Property rights are an interesting choice as the basis for building protections for intellectual concepts. Ideas have some properties in common with physical objects. For example, ideas can be shared or given away. Unlike physical items, however, an idea can’t be stolen. When Mozart wrote out the score of Gregorio Allegri’s Miserere from memory, the Vatican was not deprived of the piece—simply its monopoly over the piece.
Much advertising money is spent trying to equate copyright infringement with theft. In a sense, this is a valid analogy, but there’s a fundamental difference. If you steal a car, you’ve deprived the owner of the car. If you "steal" an idea, you’ve deprived the originator of something less tangible: the exclusive ability to distribute the idea.
Copyright is one of four sets of laws that fall under the umbrella of "intellectual property." The other three are patents, trademarks, and trade secrets. Since the 1960s, people have tried intermittently to use patents, rather than copyright, to protect software. Unlike copyright, patents protect an idea.
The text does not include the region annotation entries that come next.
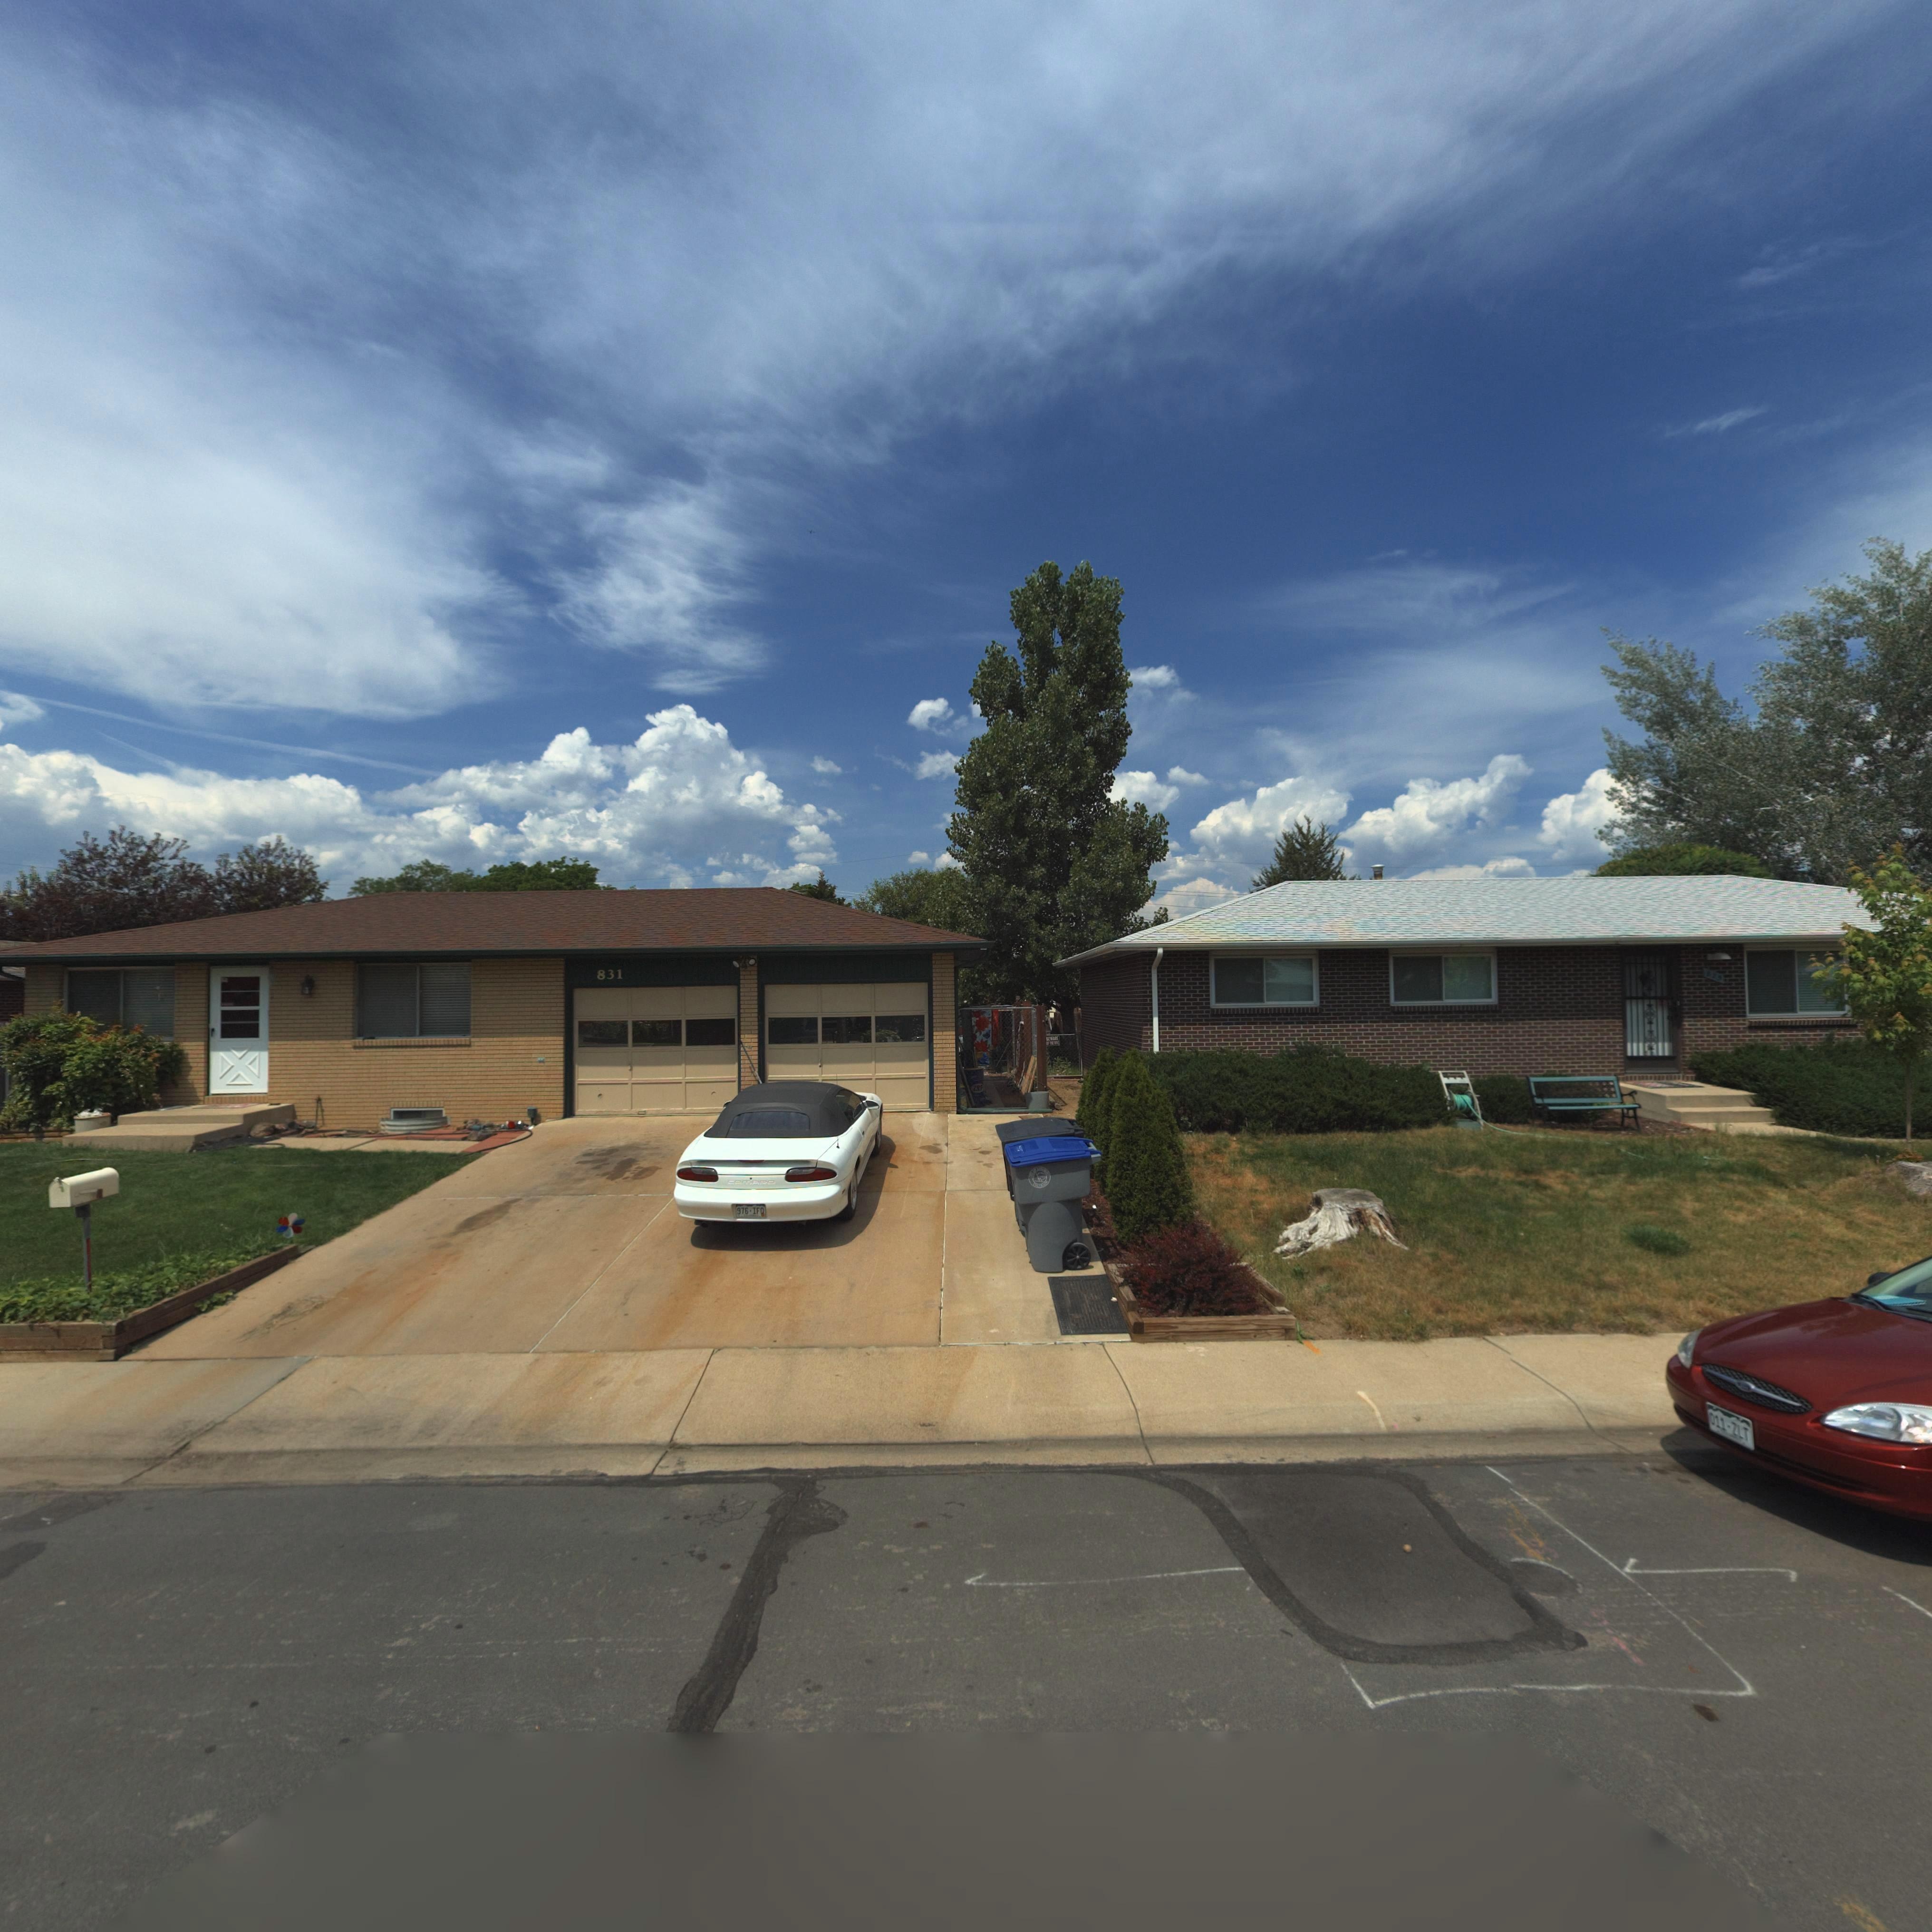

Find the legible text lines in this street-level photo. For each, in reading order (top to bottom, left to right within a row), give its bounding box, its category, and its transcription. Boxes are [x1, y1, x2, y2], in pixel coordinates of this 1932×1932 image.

[597, 969, 623, 979] StreetNumber: 831
[1706, 969, 1722, 981] StreetNumber: *2*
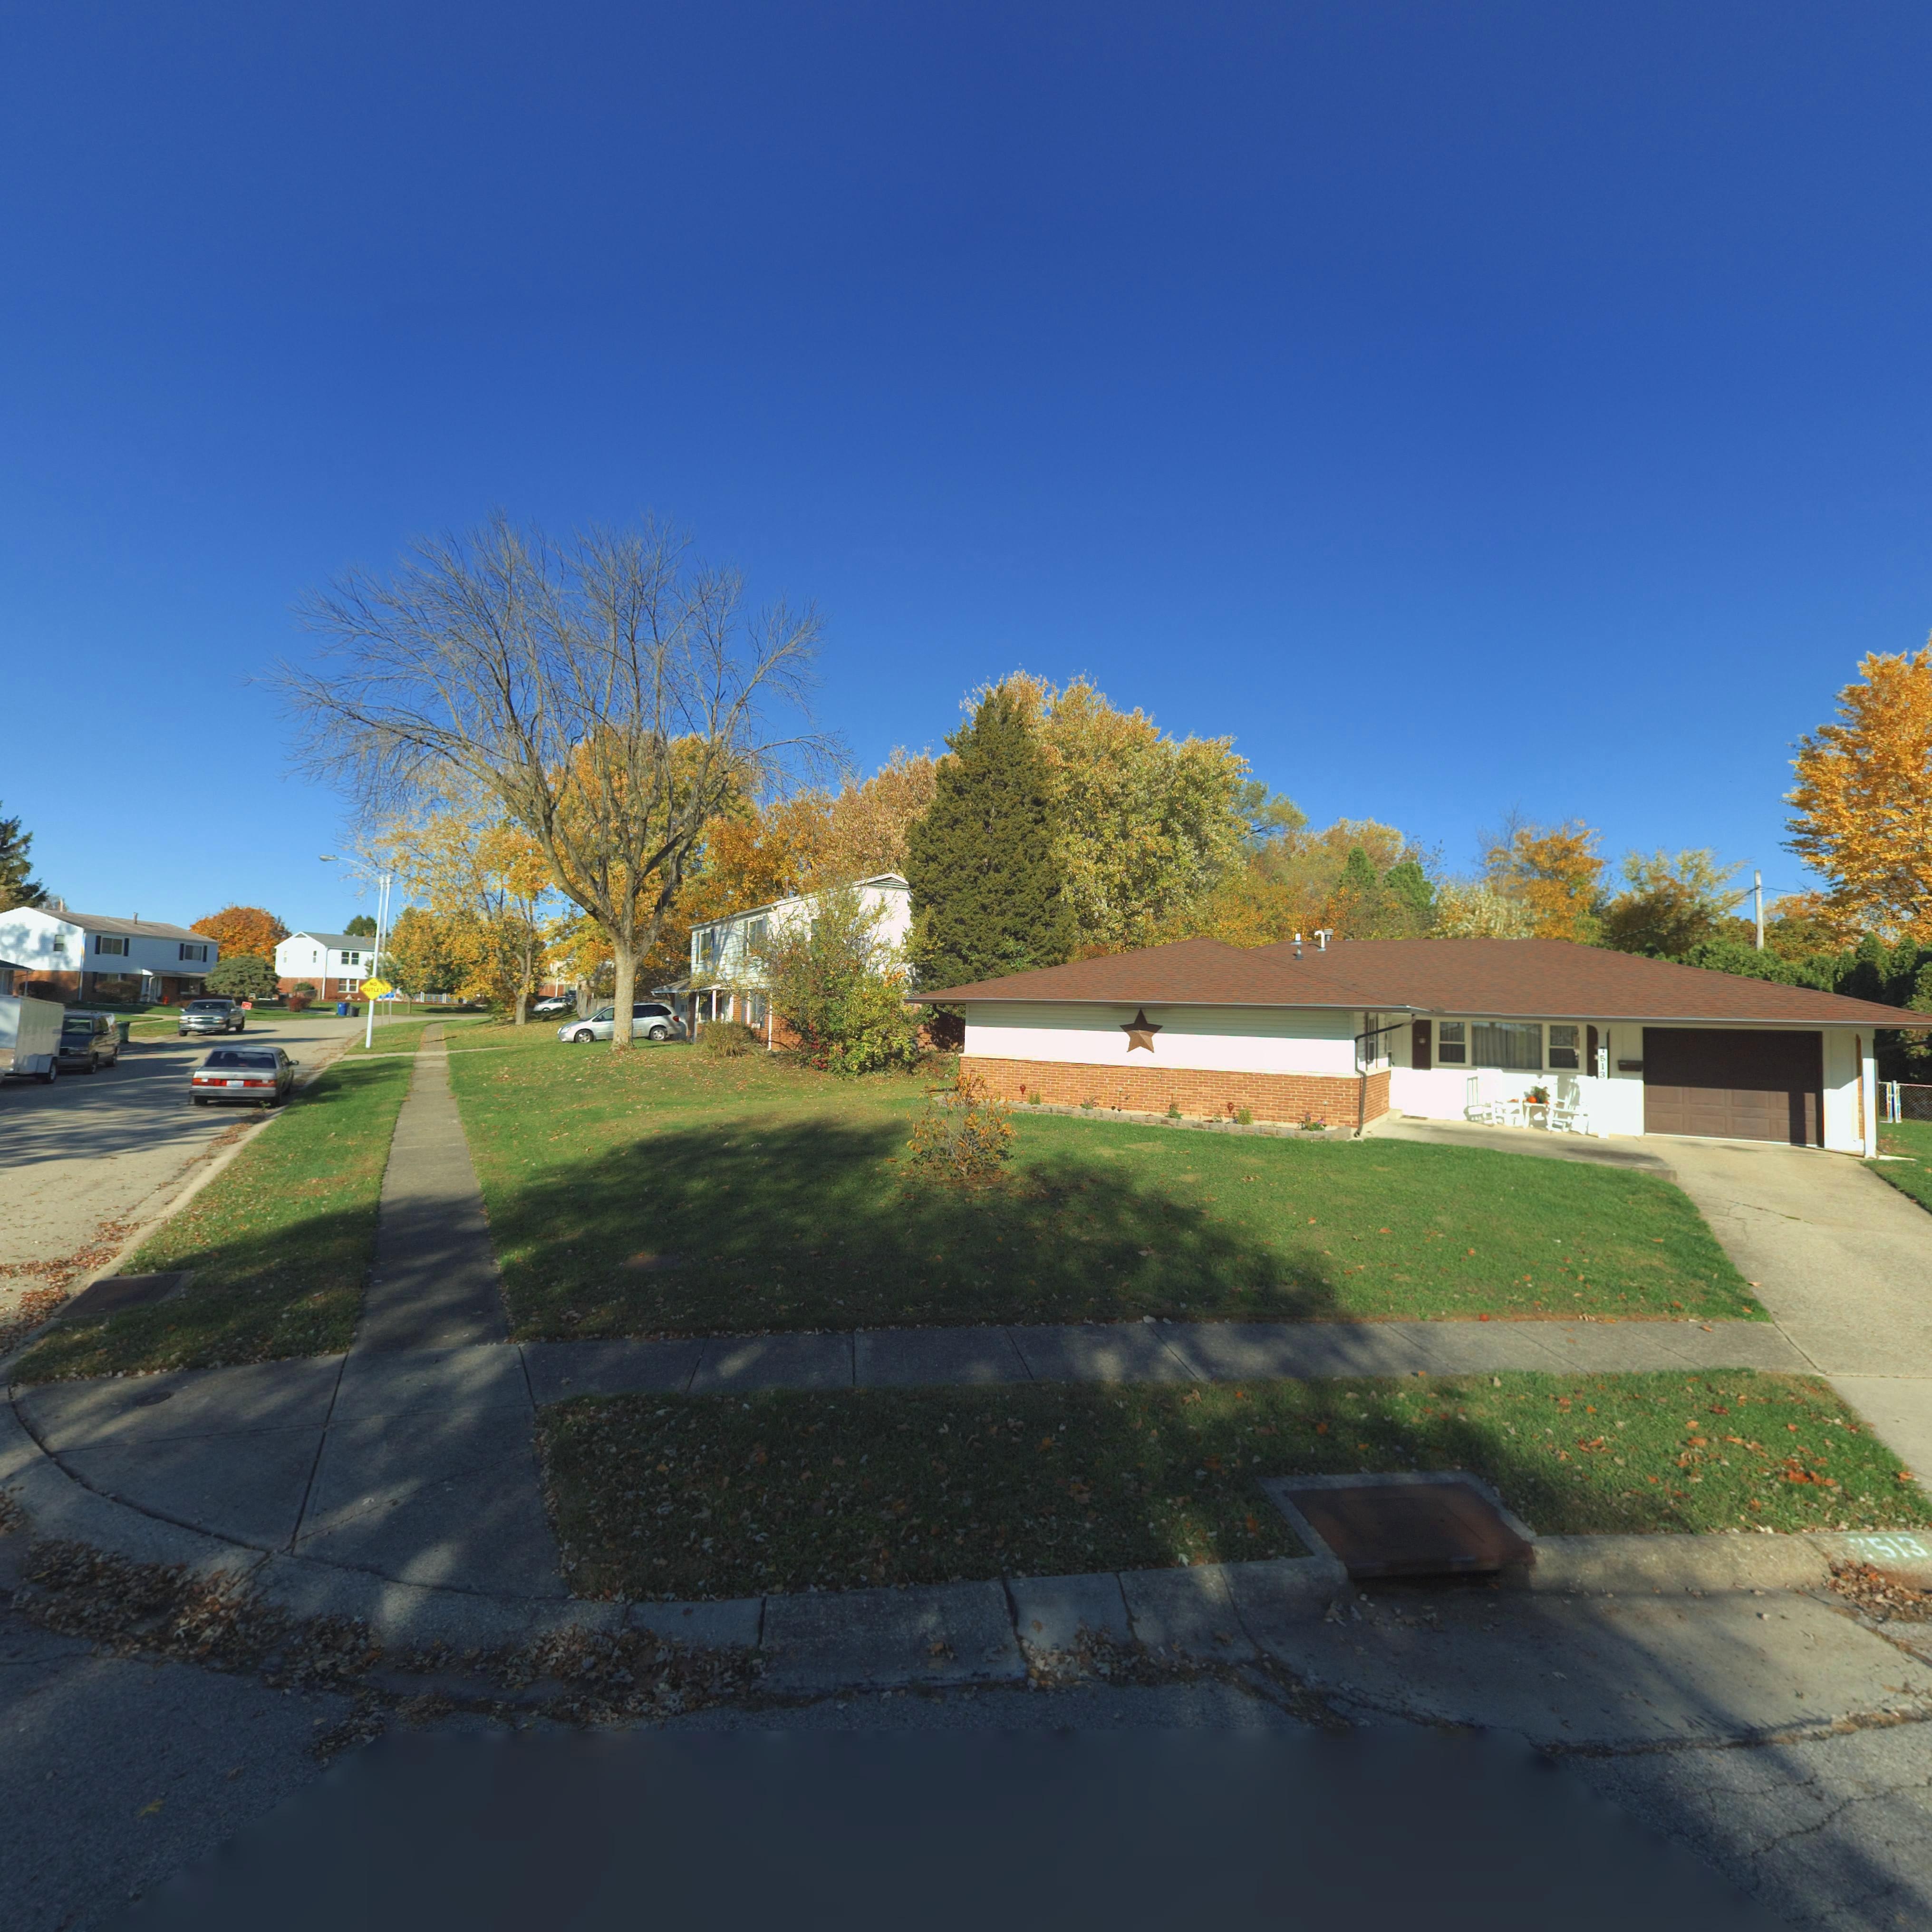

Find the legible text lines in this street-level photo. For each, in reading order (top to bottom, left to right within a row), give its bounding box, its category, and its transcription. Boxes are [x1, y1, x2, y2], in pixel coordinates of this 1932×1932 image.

[1598, 1045, 1607, 1080] StreetNumber: 7513
[1845, 1534, 1930, 1562] StreetNumber: *513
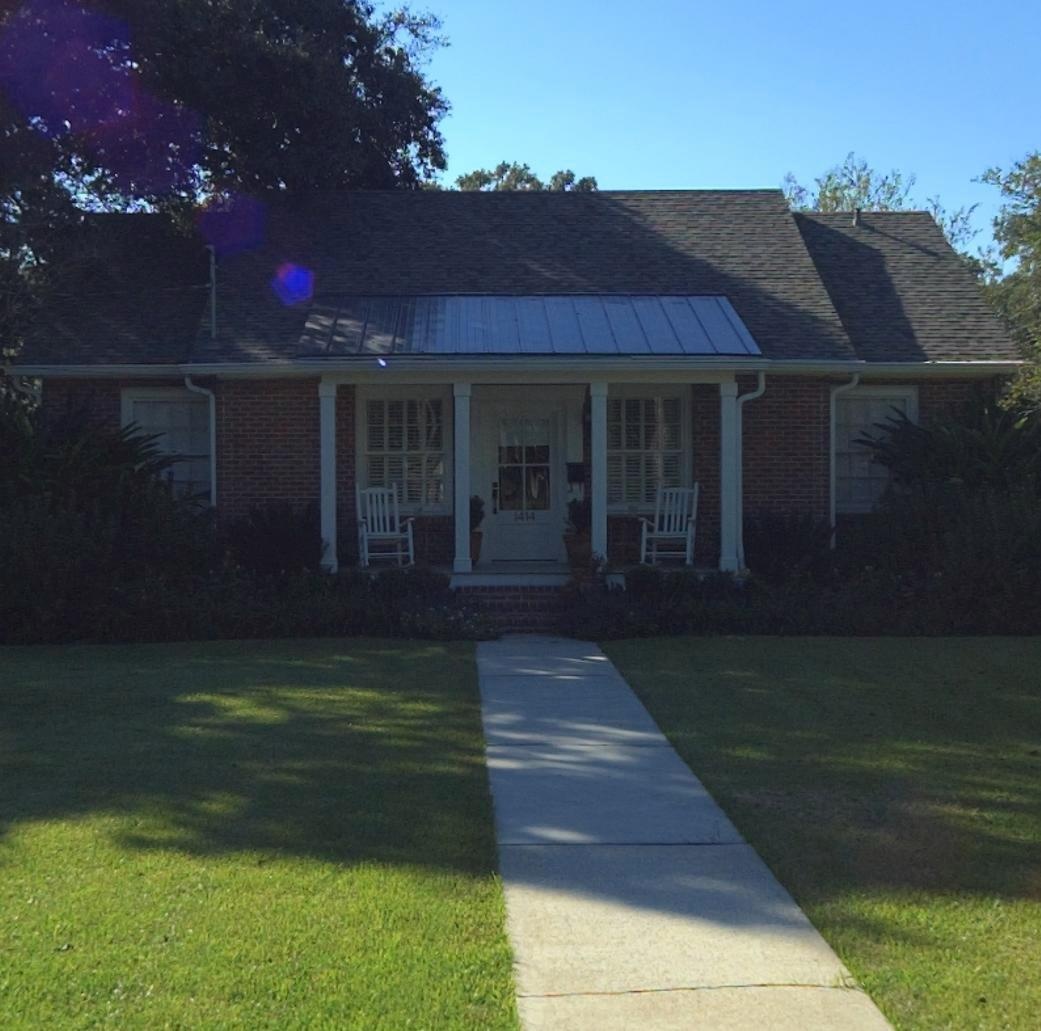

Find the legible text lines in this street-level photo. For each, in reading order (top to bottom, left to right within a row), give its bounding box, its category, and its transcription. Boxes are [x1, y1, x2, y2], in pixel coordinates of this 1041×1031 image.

[512, 510, 537, 523] StreetNumber: 1414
Originally intended to protect machine designs, a patent, like a copyright, is a form of bargain. The creator of a machine provides the patent office with a detailed design, in exchange for exclusivity for a short period (and contingent on the payment of a fee that increases over time). The duration of a patent is typically much shorter than that of a copyright—around 20 years.
Early software patents included a complete source code listing of the algorithm. In recent years, software patents have documented the effects rather than the processes, making such information much less valuable to the public. (The idea behind the patent was that, once it expired, anyone could build the patented machine from reading the patent.)
The form of IP that most closely mirrors the Free Software way of thinking is the trademark. A trademark is a method of protecting a reputation, rather than an idea. This concept is embodied in several Free Software licenses, including the BSD, Mozilla, and Apache licenses, which grant rights to use the code but not the names of the original authors (for marketing purposes, they still require attribution). In many situations, Free Software and trademarks fulfill the same goals, providing a way of attaching a value to a reputation. Red Hat, for example, uses both. They employ Linux developers to provide credibility to their support offerings (after all, who better to support software than the person who wrote it), and use trademark law to prevent other people from using their name to gain this benefit by proxy.